When I played Combat Evolved for the first time as a wee lad, I questioned nothing. It was a fun little puzzle and, as any self-respecting Halo player knows, one of the most entertaining things to do in the game is to wreck your Warthog in new and inventive ways. But now, as a full-blown Lad, I see the structure for what it is: something designed, ostensibly by a sentient race of beings. This creates an obvious question. Why is there a random pitfall? The answer is also obvious. Because it’s fun.

That will seem strange to anyone reading this who started their gaming odyssey after the advent of Xbox Live and the widespread adoption of consoles. But aren’t games still fun, you ask? Don’t I have fun while I’m playing a game? Of course I do. Otherwise what’s the point! What indeed. It’s not so much that games are devoid of fun now; rather that their sort of fun is of a different kind. It isn’t the fun of ‘play’. It’s the fun of simulation, of immersion. Of feeling like you are really there on the battlefield. Visceral.

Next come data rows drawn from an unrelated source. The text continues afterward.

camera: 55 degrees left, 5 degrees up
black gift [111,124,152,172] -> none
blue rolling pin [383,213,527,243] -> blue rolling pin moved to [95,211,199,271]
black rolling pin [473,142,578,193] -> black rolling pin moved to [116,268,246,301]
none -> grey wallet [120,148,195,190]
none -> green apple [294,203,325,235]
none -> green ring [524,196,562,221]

I thought back to my time playing Reach, which offered such a different experience than that which I was playing through now. Fighting from point to point, guided again and again by markers on my HUD, linear path after linear path after linear path. I thought about the years between the titles, a not inconsiderable decade of changes and advancements in tech and design. I realized one change in particular had snuck by. Over the years, hidden in the undercarriage of massive leaps in graphics and artificial intelligence. An Achilles Heel, almost: gone were the jumps and pitfalls of Halo: CE, arrived were the linear levels and boxy buildings of Halo: Reach.

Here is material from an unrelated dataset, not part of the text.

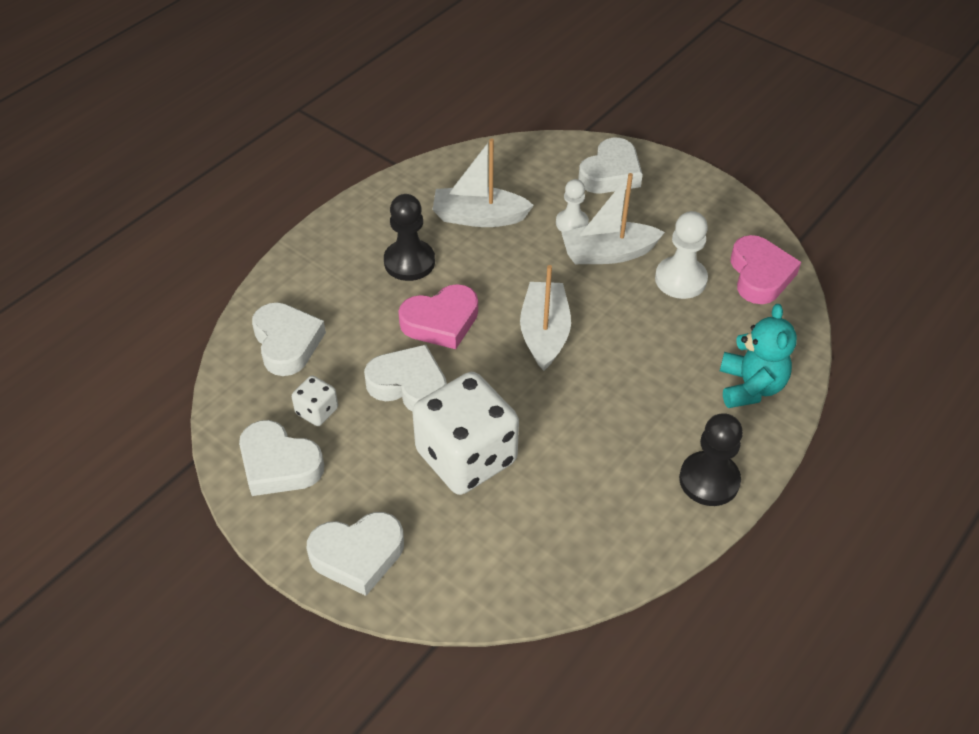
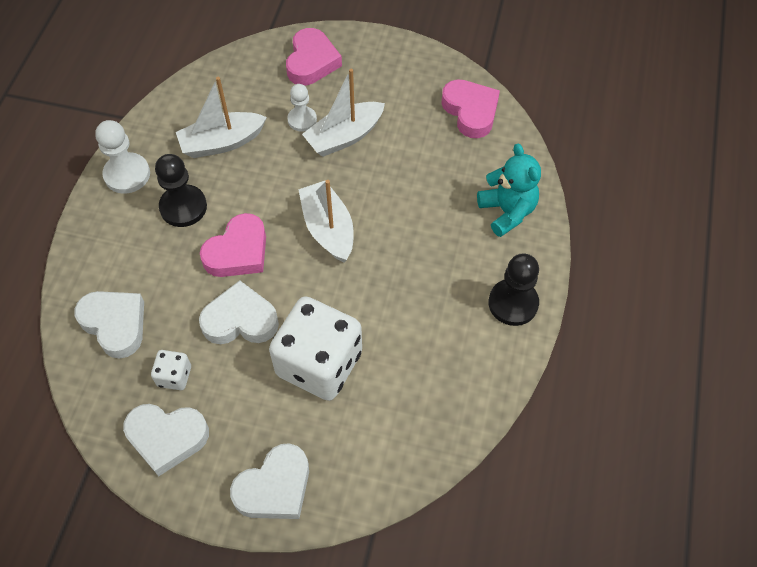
camera: 25 degrees left, 10 degrees up
white heart [578,138,643,193] -> pink heart [286,28,342,86]
white pawn [655,211,708,299] -> white pawn moved to [95,120,150,194]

These days pure playful fun seems to be a lost art in modern gaming. When you’re playing Combat Evolved, you’re playing a game and conscious of playing a game. You’re not playing a simulator. You’re playing a game. That isn’t true anymore. Which is why Halo: Reach feels so different. It’s why many games these days feel so different and something of the original feeling of playing a game can only be recaptured by playing Nintendo titles like Breath of the Wild or Super Mario Odyssey. Those experiences alone disprove the theory of nostalgia warping the idea that games are different now. And it’s worth noting that Nintendo remains an industry force simply by keeping alive that kind of game design.

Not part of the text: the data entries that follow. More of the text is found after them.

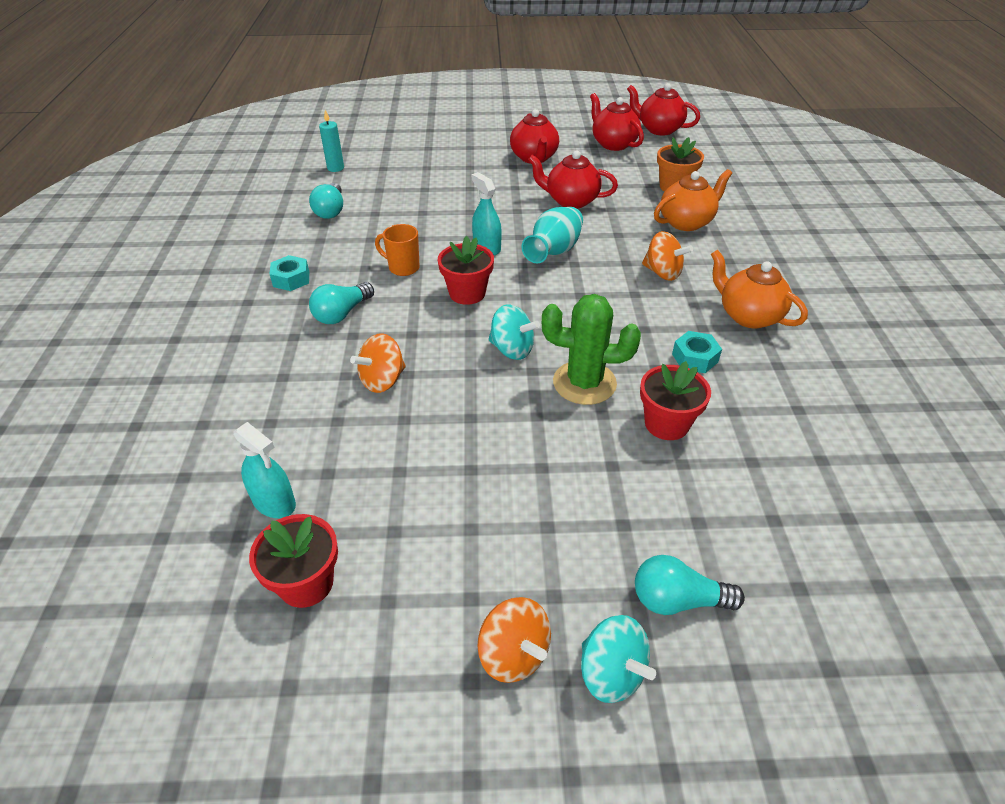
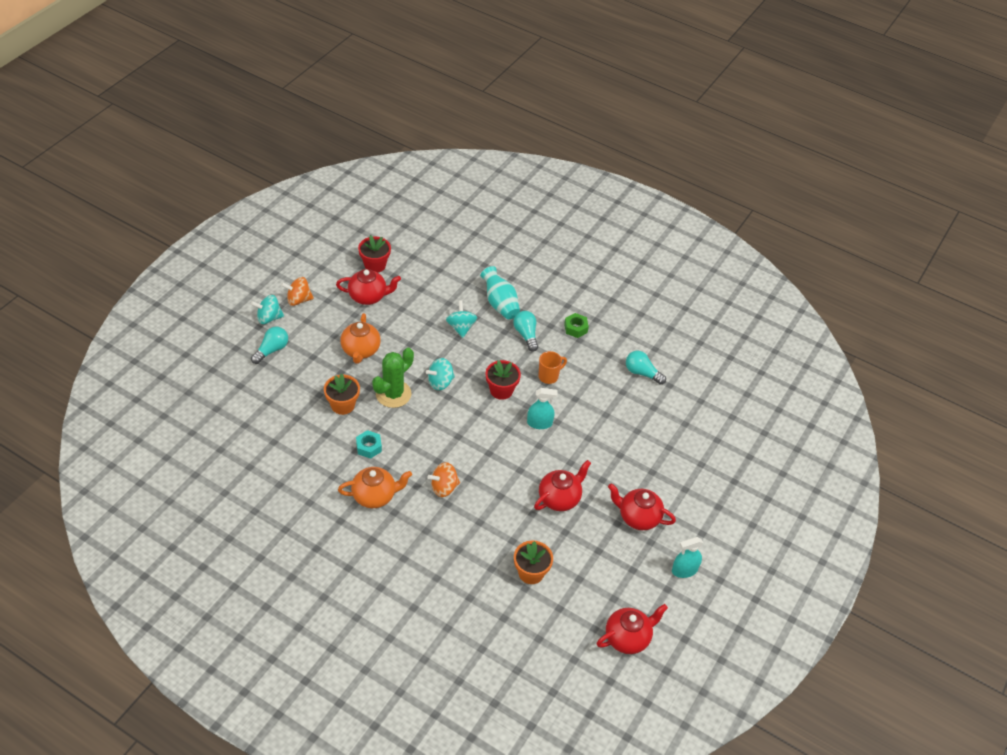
camera: 120 degrees right, 5 degrees up
turquoise spray bottle [233,422,296,518] -> turquoise spray bottle moved to [672,537,704,578]
turquoise nut [269,255,309,291] -> green nut [564,313,589,338]
turquoise candle [319,110,344,172] -> none
orange spinning top [350,333,406,393] -> turquoise spinning top [446,300,477,338]
turquoise vase [522,207,583,263] -> turquoise vase moved to [480,266,520,319]
red teapot [590,93,644,151] -> red teapot moved to [336,269,401,305]
red flower pot [640,361,711,440] -> orange flower pot [324,374,360,415]
orange teapot [654,169,732,231] -> orange teapot moved to [340,313,381,364]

Halo is an interesting series to examine in this light. The first installment, Combat Evolved, came at a turning point in gaming. Real gaming. Not arcades and Super Mario, but as an art form. It had the unique experience of bridging the gap between these two eras. Halo: CE launched the industry into the next era and popularized video games in ways never before seen; and yet it also retained enough of its roots to still feel like a game, something light and fun, down to even the awkward movement and buoyancy of the vehicles.

One of the hallmarks that transcended each game in the series, like a piece of retro DNA, were the incredibly high and incredibly slow jump mechanics. These moon leaps were so baked into the gameplay that the multiplayer almost centered around them. While everything else changed, elements like these remained the same. So I don’t think it’s a coincidence that Halo also remained a stalwart of multiplayer gaming even as the story stagnated under the care of new developers. It’s such an almost metaphysical quality, a secret sauce, that there’s really only one word to describe it: fun.